ABD ve İngiltere’ye ve onların fikirlerine, hayat tarzlarına, yönetimlerine karşı gelen Müslümanlar -hiçbir şiddet eyleminde bulunmasalar bile-, bunları reddetmeleri/müesses batıl düzene karşı çıkmaları, efendilerine karşı isyan anlamına geldiğinden, “terörist(!)” olarak damgalanırlar. Efendilerinin ülkesinde bu durum, “fikir özgürlüğü” kapsamında değerlendirilip bu Müslümanlara daha “soft” bir yaklaşım sergilenirken ev zencisi yöneticiler açısından bu kişiler, hayat hakkı verilmemesi gereken kişiler olarak görülür. Öldürme, işkence, hapis vb. birçok uygulama ile çoğunlukla bu kişilere, efendilerinden daha zalim bir tavır takınılır. Bu öfkenin temel sebebi; “küfür yönetimlerinin zilleti altında yaşamaktan başka bir hayatın mümkün olduğunun” söylenmesidir. Şerrin ehvenine değil, hayrın en yücesine talip olmaya teşebbüs edilmesidir.
Ev zencisi efendisine yakın yaşayan zencidir, efendisi gibi giyinir. Efendisinin evinde ya çatıda ya da bodrumda yaşar. Efendisi kendini nasıl tanımlıyorsa o da kendisini öyle tanımlar.

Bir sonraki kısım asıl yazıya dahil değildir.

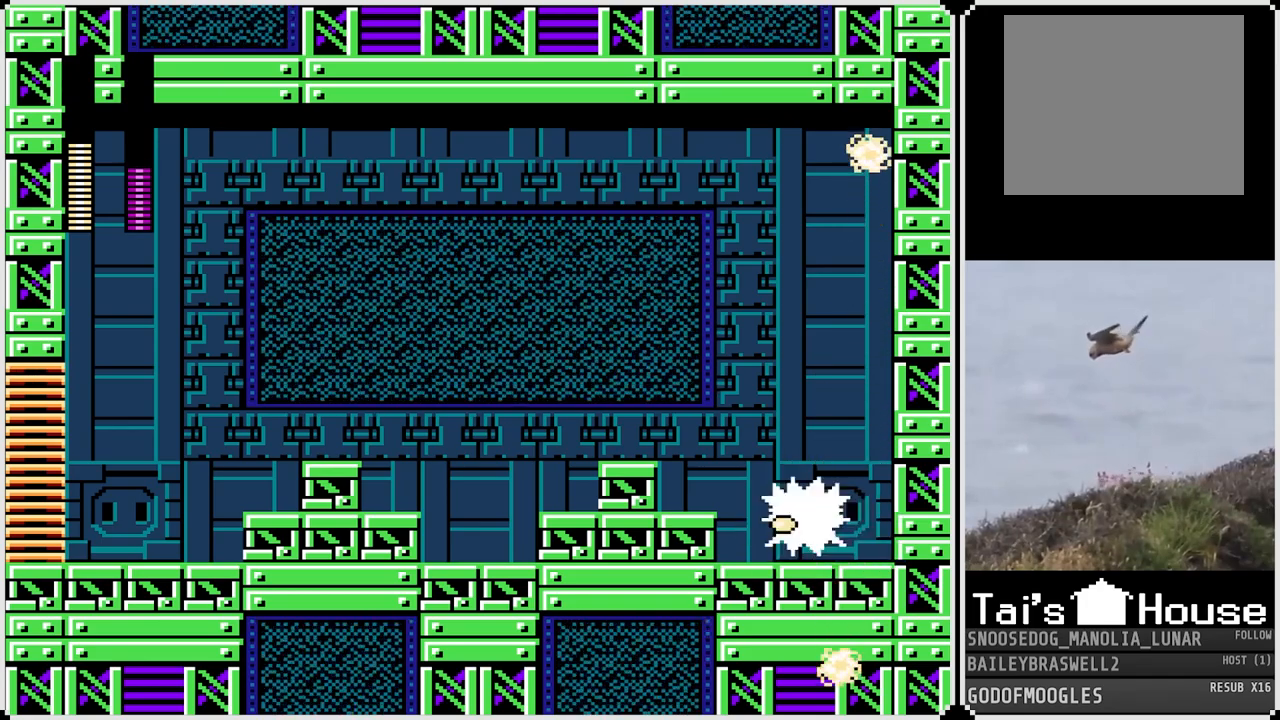
{"buttons": ["DPAD_LEFT"], "left_stick": "center", "right_stick": "center", "events": [[16, "CROSS", "down"], [450, "SQUARE", "up"], [483, "CROSS", "up"]]}
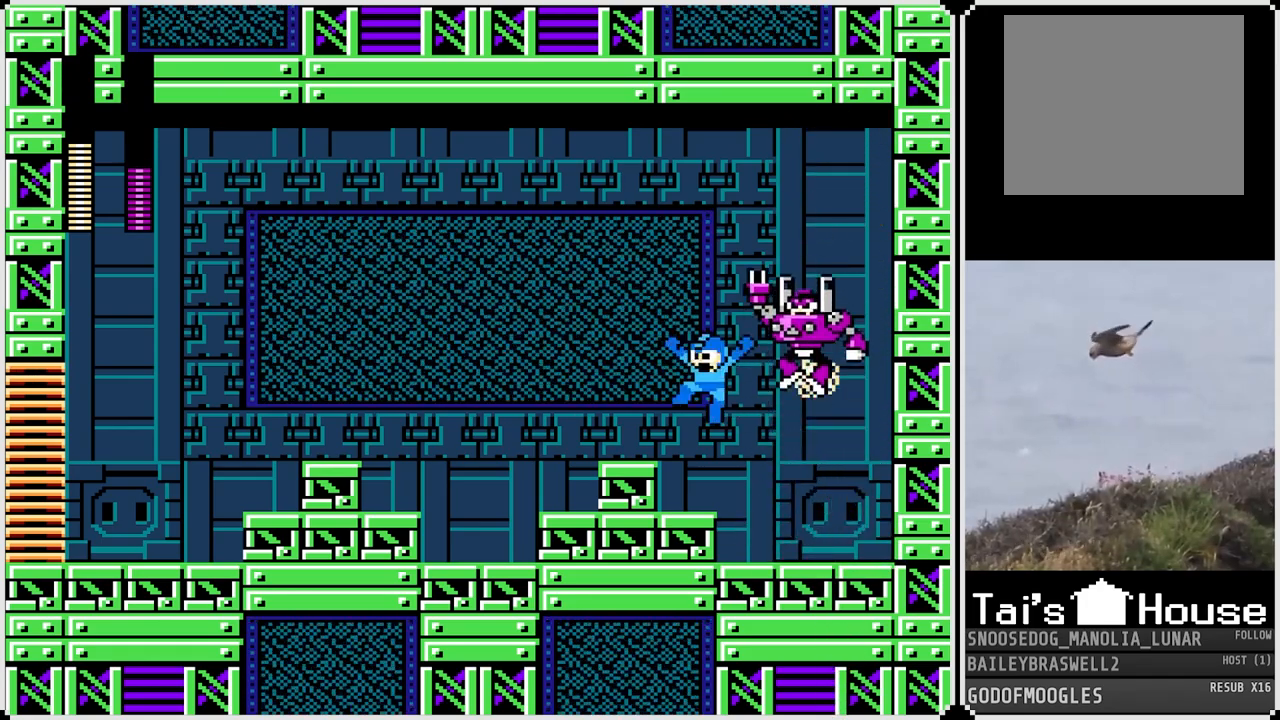
{"buttons": ["DPAD_LEFT"], "left_stick": "center", "right_stick": "center", "events": []}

İslam beldelerindeki yöneticilerin, gücü eline geçirdiği zaman yaptığı ilk icraatlardan biri, “kılık kıyafet devrimi”dir. “Çağdaş giyime uygun” denilerek efendileri nasıl giyiniyorsa öyle giyinmek zorunluluğunu getirir. Hatta bu öyle bir boyuta varır ki buna uygun hareket etmeyenleri darağaçlarında asar, okullara girişini yasaklar.
Efendisi “güzel yiyeceklerimiz var” dediğinde o da “evet güzel yiyeceklerimiz var” der. Kendisini efendisi ile o kadar özdeşleştirmişti ki efendisi hastalandığında “sorun ne patron, hasta mıyız?” diye sorardı. Efendisinin hasta olması kendisinin hasta olmasından daha fazla canını yakardı. Efendisinin ağrısı onun ağrısıydı. Efendisi “güzel bir evimiz var” dediğinde “evet güzel bir evimiz var” derdi, ev zencisi.
Sanırım yukarıdaki alıntıyı okuduğunuzda aklınıza gelen ilk şey siyasilerin seçimlerin ardından söyledikleri meşhur replik olmuştur: “Demokrasimiz kazandı!” Tipik, ev zencisi refleksi gibi; Demokrasi, Batı menşeilidir ama yöneticiler onu içselleştirmiş ve kendilerinden bir parça kılmıştır.
Velhasıl, İslam beldelerindeki yöneticiler kendi varlıklarını sömürgeci devletlerin varlığına bağlı kılmışlardır. Onlara karşı oluşu, kendi varlıklarına karşı bir tehdit olarak kabul ederler. İslam’ın hayata tatbik edilmesi anlamına gelen Hilâfet’in doğuşu, dünyadaki küresel egemen sistemin yok oluşu anlamına geldiği halde ev kölesi/yöneticiler -kendisini efendisi ile o kadar özdeşleştirmiştir ki- bunu, kendi yok oluşu olarak görür. Ancak tarih bize göstermiştir ki hiçbir köle, efendisinin yıkılışını engelleyemez! Kuşkusuz kapitalist sömürü düzeni yok olacaktır! Bu kimsenin önüne geçemeyeceği bir hakikattir. Ne demişler: “Hiçbir ordu, hiçbir güç, zamanı gelmiş fikrin önüne geçemez!”